Museums are a key location for indigenous communities in their engagement with Anthropology. Engagement around the concrete cultural product of objects enables ‘source communities’ to assert their own knowledge and contest perspectives on their knowledge and practice proposed by anthropologists, curators and others. At the same time, museum administrations, often acting for national governments, are increasingly under pressure to ensure source community participation in the management, research and exhibition of object collections. How effective or useful are these programmes and to whom?

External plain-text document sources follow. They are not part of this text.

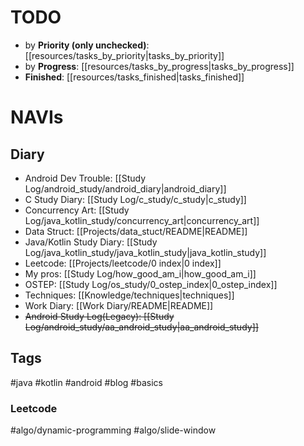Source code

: 
# TODO

* by **Priority (only unchecked)**: [[resources/tasks_by_priority|tasks_by_priority]]
* by **Progress**: [[resources/tasks_by_progress|tasks_by_progress]]
* **Finished**: [[resources/tasks_finished|tasks_finished]]

# NAVIs

## Diary

- Android Dev Trouble: [[Study Log/android_study/android_diary|android_diary]]
- C Study Diary: [[Study Log/c_study/c_study|c_study]]
- Concurrency Art: [[Study Log/java_kotlin_study/concurrency_art|concurrency_art]]
- Data Struct: [[Projects/data_stuct/README|README]]
- Java/Kotlin Study Diary: [[Study Log/java_kotlin_study/java_kotlin_study|java_kotlin_study]]
- Leetcode: [[Projects/leetcode/0 index|0 index]]
- My pros: [[Study Log/how_good_am_i|how_good_am_i]]
- OSTEP: [[Study Log/os_study/0_ostep_index|0_ostep_index]]
- Techniques: [[Knowledge/techniques|techniques]]
- Work Diary: [[Work Diary/README|README]]
- ~~Android Study Log(Legacy): [[Study Log/android_study/aa_android_study|aa_android_study]]~~

## Tags

#java #kotlin #android #blog #basics

### Leetcode

#algo/dynamic-programming #algo/slide-window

Many museum related projects assume continuities between indigenous peoples and the objects housed/stored in the collections, and assume a moral prescription that indigenous people should participate in the representation of their cultural heritage. What are the politics of such assumptions and how do they affect the exchange of knowledge around objects? What are the goals of source communities and the goals of research and are they reconcilable? What are the implications for museums, those applying to research councils and funding bodies, and to indigenous people themselves when such continuities do not exist? What kind of real partnerships, exchanging knowledge, can be established between museums and source communities?

Drawing on the experience of the British Museum’s Melanesian Art Project, this session looks at aspects of the engagement between museums and source communities. Speakers will include a number of cultural specialists from Melanesia who have participated in the project.

All the speakers, including many from the Pacific, are closely involved in British Museum’s Melanesian Art Project.

Lost Land of the Volcano: Conserving Diversity in Papua New Guinea's Rainforests

Date: Wednesday 7th July
Time: 7-9 pm
Venue: School 3, St Salvator's Quad, University of St Andrews - follow the signs!

Meet the BBC programme makers of Lost Land of the Volcano which revealed the rich biodiversity of Mt Bosavi in Papua New Guinea - and discovered many species new to science, including the famous Giant Rat. Meet the anthropologists who have conducted fieldwork with the local Papua New Guinean peoples - and hear about Mt Bosavi's cultural diversity and how the volcano's birds and animals are seen as part of their rainforest life-world. And meet a Papua New Guinean with experience of the wider pressures and protection efforts to conserve the diversity of these spectacular, but threatened, rainforests.

Two of the Lost Land of the Volcano's makers - BBC Producer Steve Greenwood and bat-expert Alanna Maltby - will show clips of the documentary and talk about their experiences in Papua New Guinea. Augustine Rapa is a Papua New Guinean with insights into his country's conservation issues, and is presently studying in the UK. Two anthropologists - Buck Schieffelin and Florence Brunois - will talk about their long-term research and describe the local cosmologies of the rainforest.

This free event aims to make accessible to the public the role of scientific and indigenous knowledge in the efforts to conserve the diversity of life in Papua New Guinea's rainforests. This will be a chance to hear about making Lost Land of the Volcano, and to discuss the potential of TV documentaries to further influence conservation in the future. Come and discover life in Papua New Guinea's rainforests from those who have lived and worked there!

Speakers:

  • Mr Steve Greenwood, trained as a biologist and has been a documentary maker with the BBC for 18 years, based now in the Natural History Unit in Bristol. BBC Series Producer and team leader for Lost Land of the Volcano.
  • Ms Alanna Maltby is a zoologist at University College London studying the evolution of echolocation in bats worldwide. Her fieldwork has seen her catching bats on five continents, with a focus on South East Asia, and last year in Papua New Guinea when featuring in Lost Land of the Volcano.
  • Professor Buck Shieffelin, anthropologist from University College London, with research experience around the volcano, Mt. Bosavi, in Papua New Guinea.
  • Dr Florence Brunois, anthropologist from Collège de France, Paris, has lived and conducted research with the Kasua people who appeared in Lost Land of the Volcano.
  • Mr Augustine Rapa, a Papua New Guinean doctoral researcher from the University of East Anglia, is working on the wider contexts of conservation in PNG.